In the worst case noted by Which?, an indirect flight from London Heathrow to Singapore with Cathay Pacific (1.7 tonnes of CO2) produced three quarters more emissions than the same journey with KLM (958 kilos).

That’s a difference of almost 1.5 tonnes for a return journey – the same amount of CO2 expelled by 100 full tanks of diesel in an average-sized car. This is because a connecting flight in Hong Kong with Cathay rather than Amsterdam with KLM means a couple hours more in the air, so greater carbon.

Swapping airline can cut carbon

Rory Boland, Which? Travel editor, said: “These figures show that swapping to a greener airline will allow the many of us concerned about climate change to immediately and significantly reduce our individual carbon footprint.
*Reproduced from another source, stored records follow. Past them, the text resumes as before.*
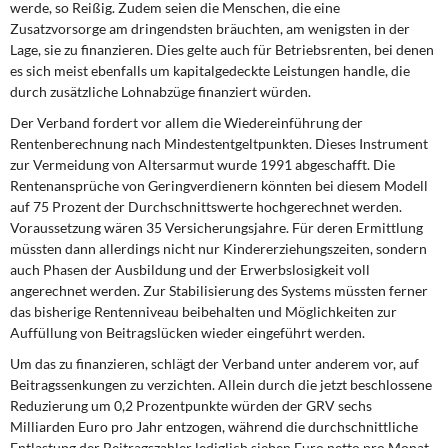
werde, so Reißig. Zudem seien die Menschen, die eine
Zusatzvorsorge am dringendsten bräuchten, am wenigsten in der
Lage, sie zu finanzieren. Dies gelte auch für Betriebsrenten, bei denen
es sich meist ebenfalls um kapitalgedeckte Leistungen handle, die
durch zusätzliche Lohnabzüge finanziert würden.
Der Verband fordert vor allem die Wiedereinführung der
Rentenberechnung nach Mindestentgeltpunkten. Dieses Instrument
zur Vermeidung von Altersarmut wurde 1991 abgeschafft. Die
Rentenansprüche von Geringverdienern könnten bei diesem Modell
auf 75 Prozent der Durchschnittswerte hochgerechnet werden.
Voraussetzung wären 35 Versicherungsjahre. Für deren Ermittlung
müssten dann allerdings nicht nur Kindererziehungszeiten, sondern
auch Phasen der Ausbildung und der Erwerbslosigkeit voll
angerechnet werden. Zur Stabilisierung des Systems müssten ferner
das bisherige Rentenniveau beibehalten und Möglichkeiten zur
Auffüllung von Beitragslücken wieder eingeführt werden.
Um das zu finanzieren, schlägt der Verband unter anderem vor, auf
Beitragssenkungen zu verzichten. Allein durch die jetzt beschlossene
Reduzierung um 0,2 Prozentpunkte würden der GRV sechs
Milliarden Euro pro Jahr entzogen, während die durchschnittliche
Entlastung der Beitragszahler lediglich sieben Euro netto pro Monat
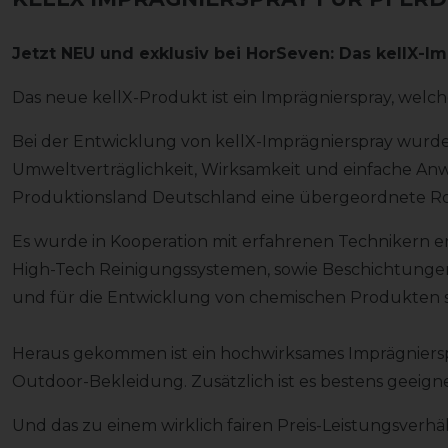
Jetzt NEU und exklusiv bei HorSeven: Das kellX-Im
Das neue kellX-Produkt ist ein Imprägnierspray, welch
Bei der Entwicklung von kellX-Imprägnierspray wurd
Umweltverträglichkeit, Wirksamkeit und einfache Anw
Produktionsland Deutschland eine übergeordnete Ro
Es wurde in Kooperation mit erfahrenen Technikern en
High-Tech Reinigungssystemen, sowie Beschichtunge
und für die Entwicklung von chemischen Produkten spe
Heraus gekommen ist ein hochwirksames Imprägnierspra
Outdoor-Bekleidung. Zusätzlich ist es bestens geeignet
Und das zu einem wirklich fairen Preis-Leistungsverhäl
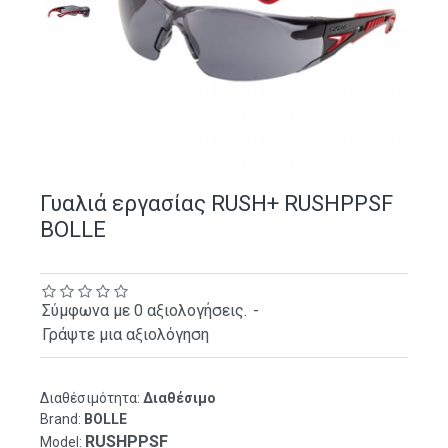
Γυαλιά εργασίας RUSH+ RUSHPPSF
BOLLE
Σύμφωνα με 0 αξιολογήσεις.
-
Γράψτε μια αξιολόγηση
Διαθέσιμότητα:
Διαθέσιμο
Brand:
BOLLE
RUSHPPSF
Model:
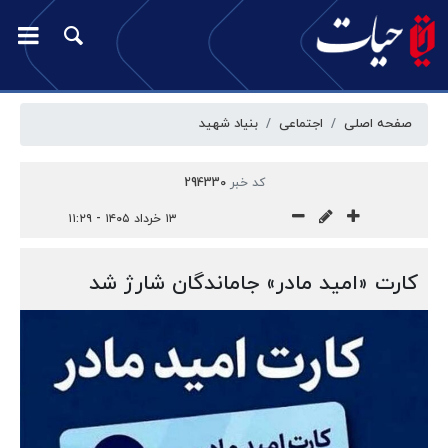
صفحه اصلی
اجتماعی
بنیاد شهید
کد خبر
294330
۱۳ خرداد ۱۴۰۵ - ۱۱:۲۹
کارت «امید مادر» جاماندگان شارژ شد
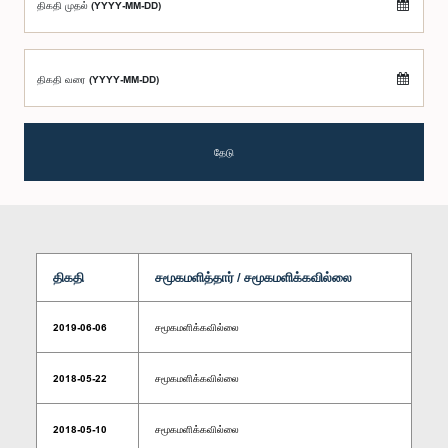
திகதி முதல் (YYYY-MM-DD)
திகதி வரை (YYYY-MM-DD)
தேடு
திகதி
சமூகமளித்தார் / சமூகமளிக்கவில்லை
2019-06-06
சமூகமளிக்கவில்லை
2018-05-22
சமூகமளிக்கவில்லை
2018-05-10
சமூகமளிக்கவில்லை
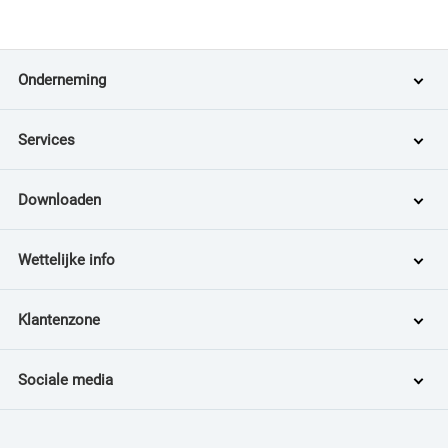
Onderneming
Services
Downloaden
Wettelijke info
Klantenzone
Sociale media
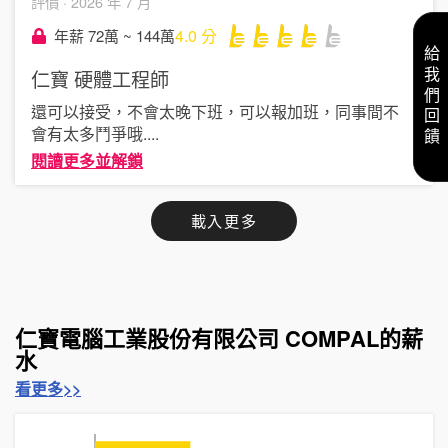
評價 ·
2026 年 7 月
4.0
分
年薪 72萬 ~ 144萬
給我們回饋
仁寶
硬體工程師
還可以接受，不會太晚下班，可以報加班，同事間不
會有太多鬥爭哦
....
閱讀更多並解鎖
載入更多
仁寶電腦工業股份有限公司 COMPAL的薪
水
看更多>>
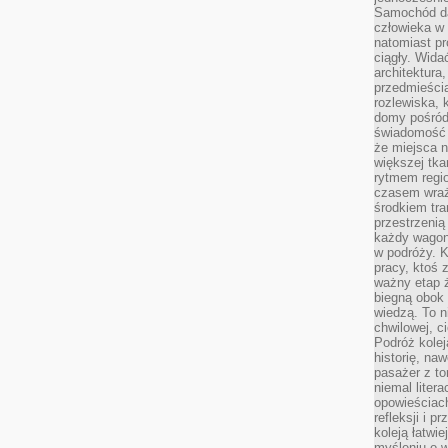
Samochód da
człowieka w 
natomiast p
ciągły. Widać
architektura,
przedmieści
rozlewiska,
domy pośród 
świadomość o
że miejsca n
większej tkan
rytmem regio
czasem wraże
środkiem tra
przestrzenią
każdy wago
w podróży. K
pracy, ktoś 
ważny etap ż
biegną obok 
wiedzą. To 
chwilowej, ci
Podróż kolej
historię, na
pasażer z to
niemal liter
opowieściach
refleksji i 
koleją łatwie
myśleniu o 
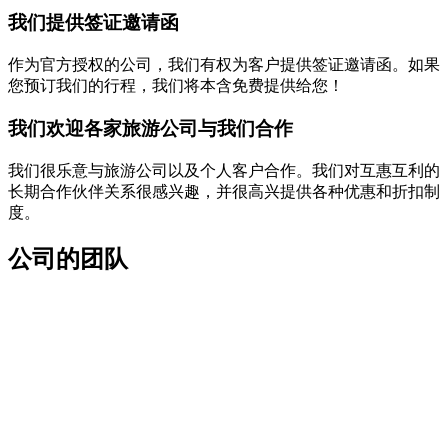
我们提供签证邀请函
作为官方授权的公司，我们有权为客户提供签证邀请函。如果
您预订我们的行程，我们将本含免费提供给您！
我们欢迎各家旅游公司与我们合作
我们很乐意与旅游公司以及个人客户合作。我们对互惠互利的
长期合作伙伴关系很感兴趣，并很高兴提供各种优惠和折扣制
度。
公司的团队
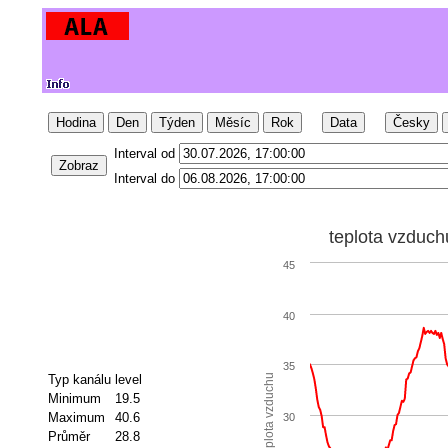
Hodina
Den
Týden
Měsíc
Rok
Data
Česky
Interval od
Zobraz
Interval do
teplota vzduch
45
40
35
Typ kanálu
level
teplota vzduchu
Minimum
19.5
Maximum
40.6
30
Průměr
28.8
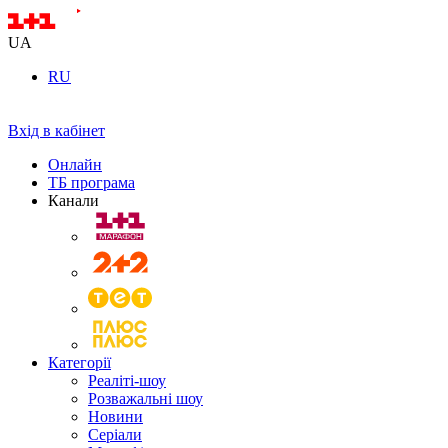
UA
RU
Вхід в кабінет
Онлайн
ТБ програма
Канали
Категорії
Реаліті-шоу
Розважальні шоу
Новини
Серіали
“If millions of us were to switch to a less polluting airline on our next holiday, it would bring pressure to bear on the worst polluting airlines and force them to prioritise their impact on the environment by introducing more efficient aircraft and cleaner fuels.”

A spokesperson for BA, said: “We are tackling climate change by developing sustainable aviation fuels and opting for greener aircraft. We are currently operating more than 40 new and fuel-efficient aircraft and have a further 73 on order. These are 25% to 40% more fuel-efficient than those they replace.”